● Aim of the exercise
Your task is to gather the lines below that hold the string "half".

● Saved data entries
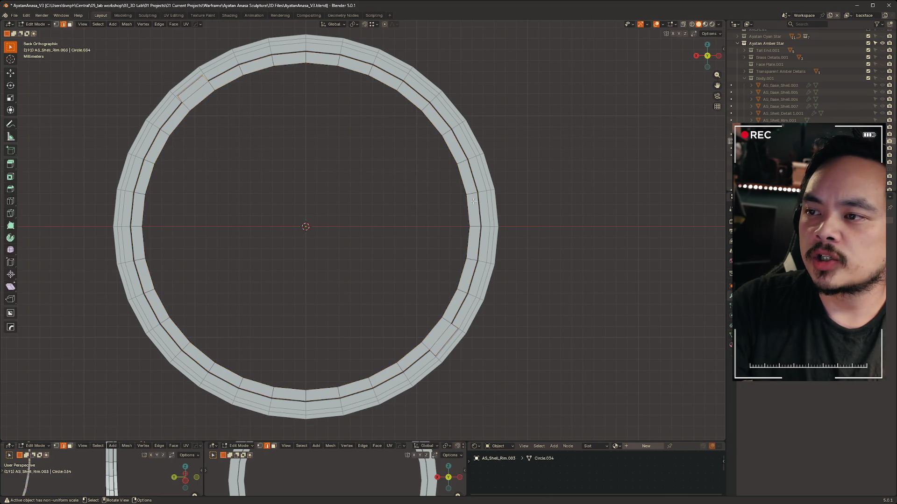
{"action": "key", "text": "3"}
{"action": "left_click_drag", "start_coordinate": [573, 425], "coordinate": [323, 45]}
{"action": "key", "text": "x"}
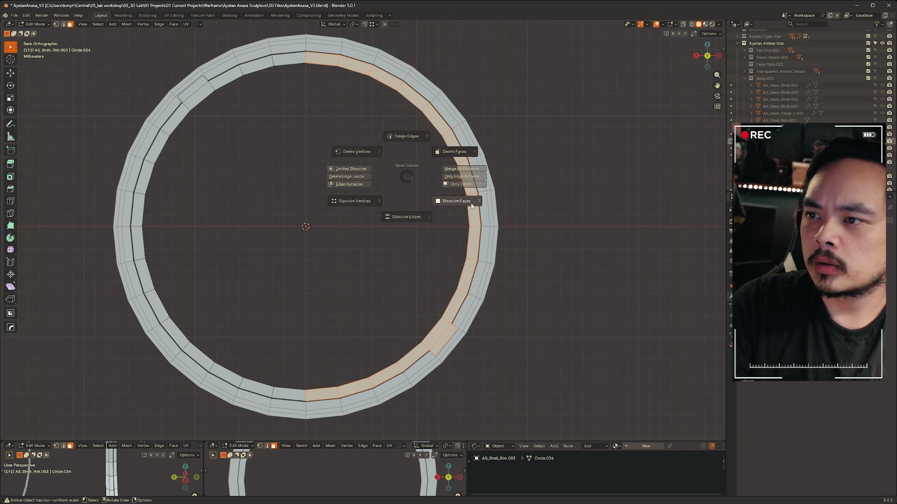
{"action": "left_click", "coordinate": [449, 155]}
Back in object mode, add a Mirror modifier to rebuild the missing half.
{"action": "key", "text": "ctrl+Tab"}
{"action": "left_click", "coordinate": [317, 115]}
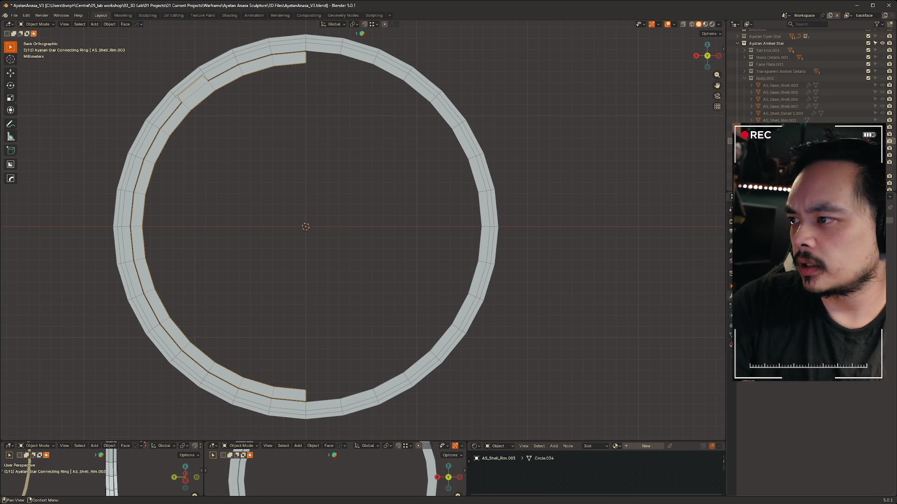
{"action": "key", "text": "shift+a"}
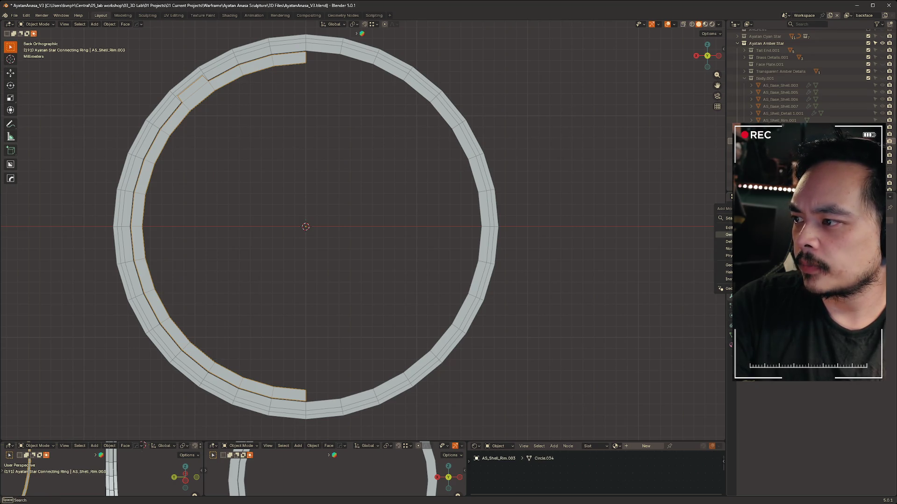
{"action": "left_click", "coordinate": [752, 291]}
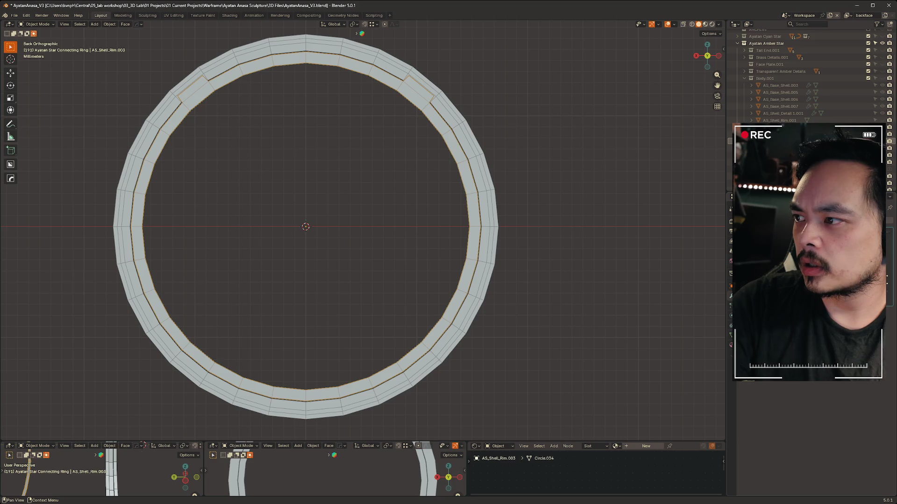
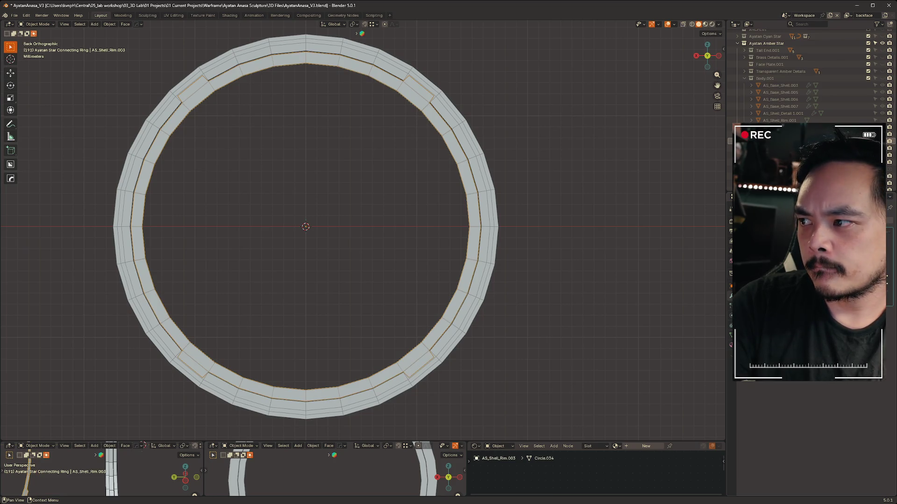
Reselect the connecting ring and compare it with and without its mirrored half and inner loop.
{"action": "left_click", "coordinate": [505, 140]}
{"action": "left_click", "coordinate": [429, 114]}
{"action": "key", "text": "ctrl+z"}
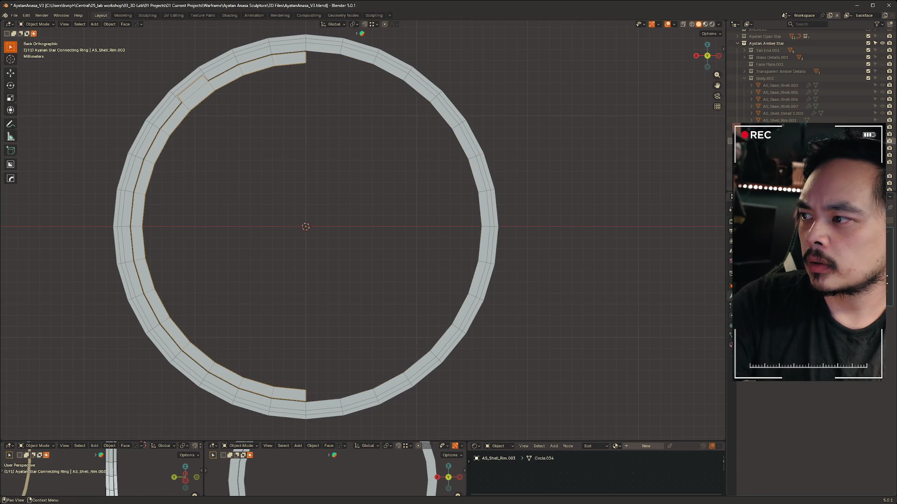
{"action": "key", "text": "ctrl+z"}
{"action": "key", "text": "ctrl+z"}
{"action": "key", "text": "ctrl+shift+z"}
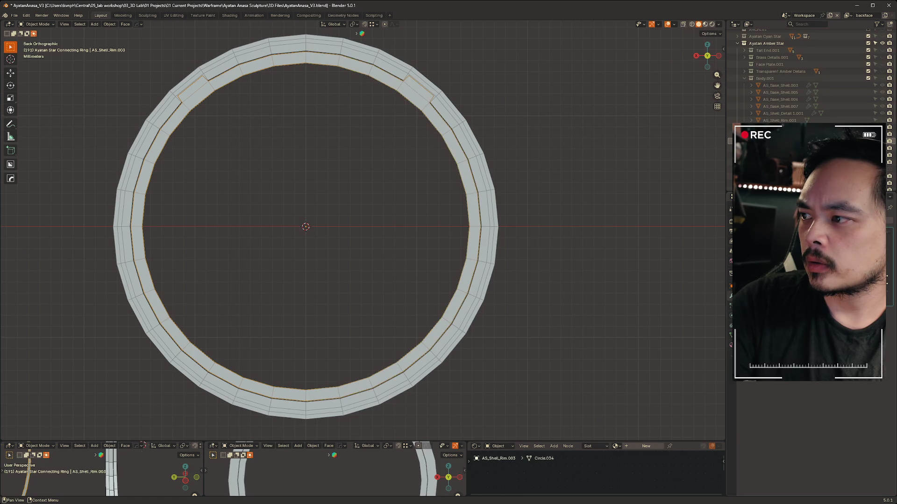
{"action": "key", "text": "ctrl+z"}
{"action": "key", "text": "ctrl+shift+z"}
{"action": "key", "text": "ctrl+z"}
{"action": "key", "text": "ctrl+shift+z"}
View the rings edge-on and compare the scene with the outer ring hidden and shown.
{"action": "mouse_move", "coordinate": [601, 250]}
{"action": "middle_mouse_down"}
{"action": "mouse_move", "coordinate": [450, 264]}
{"action": "mouse_move", "coordinate": [472, 286]}
{"action": "mouse_move", "coordinate": [448, 278]}
{"action": "mouse_move", "coordinate": [530, 260]}
{"action": "middle_mouse_up"}
{"action": "key", "text": "ctrl+z"}
{"action": "key", "text": "ctrl+shift+z"}
{"action": "key", "text": "ctrl+z"}
{"action": "key", "text": "ctrl+shift+z"}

● Exercise response
Back in object mode, add a Mirror modifier to rebuild the missing half.
Reselect the connecting ring and compare it with and without its mirrored half and inner loop.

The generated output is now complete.